[Dataset entries]
[Start of Attachment]

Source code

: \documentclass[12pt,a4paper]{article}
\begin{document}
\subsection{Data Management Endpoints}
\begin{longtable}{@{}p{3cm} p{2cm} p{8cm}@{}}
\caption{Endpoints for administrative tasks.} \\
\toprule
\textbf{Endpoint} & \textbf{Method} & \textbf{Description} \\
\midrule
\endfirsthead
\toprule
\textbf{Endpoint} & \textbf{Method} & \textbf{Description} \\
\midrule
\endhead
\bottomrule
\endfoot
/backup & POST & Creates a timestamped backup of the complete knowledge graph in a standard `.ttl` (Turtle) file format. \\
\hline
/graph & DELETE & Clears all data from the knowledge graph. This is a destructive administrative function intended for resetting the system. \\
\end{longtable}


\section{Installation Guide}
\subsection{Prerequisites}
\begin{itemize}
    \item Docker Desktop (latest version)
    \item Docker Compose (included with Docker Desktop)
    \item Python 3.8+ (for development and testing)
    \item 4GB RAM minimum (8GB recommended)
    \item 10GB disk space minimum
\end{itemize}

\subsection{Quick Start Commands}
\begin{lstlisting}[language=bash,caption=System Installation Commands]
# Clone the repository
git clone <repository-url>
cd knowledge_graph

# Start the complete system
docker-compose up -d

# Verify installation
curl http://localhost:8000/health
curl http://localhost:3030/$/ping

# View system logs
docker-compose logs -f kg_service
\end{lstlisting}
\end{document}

[End of Attachment]

Written task
Down to the last line, return the data above exactly.

Output of the exercise
Source code

: \documentclass[12pt,a4paper]{article}
\begin{document}
\subsection{Data Management Endpoints}
\begin{longtable}{@{}p{3cm} p{2cm} p{8cm}@{}}
\caption{Endpoints for administrative tasks.} \\
\toprule
\textbf{Endpoint} & \textbf{Method} & \textbf{Description} \\
\midrule
\endfirsthead
\toprule
\textbf{Endpoint} & \textbf{Method} & \textbf{Description} \\
\midrule
\endhead
\bottomrule
\endfoot
/backup & POST & Creates a timestamped backup of the complete knowledge graph in a standard `.ttl` (Turtle) file format. \\
\hline
/graph & DELETE & Clears all data from the knowledge graph. This is a destructive administrative function intended for resetting the system. \\
\end{longtable}


\section{Installation Guide}
\subsection{Prerequisites}
\begin{itemize}
    \item Docker Desktop (latest version)
    \item Docker Compose (included with Docker Desktop)
    \item Python 3.8+ (for development and testing)
    \item 4GB RAM minimum (8GB recommended)
    \item 10GB disk space minimum
\end{itemize}

\subsection{Quick Start Commands}
\begin{lstlisting}[language=bash,caption=System Installation Commands]
# Clone the repository
git clone <repository-url>
cd knowledge_graph

# Start the complete system
docker-compose up -d

# Verify installation
curl http://localhost:8000/health
curl http://localhost:3030/$/ping

# View system logs
docker-compose logs -f kg_service
\end{lstlisting}
\end{document}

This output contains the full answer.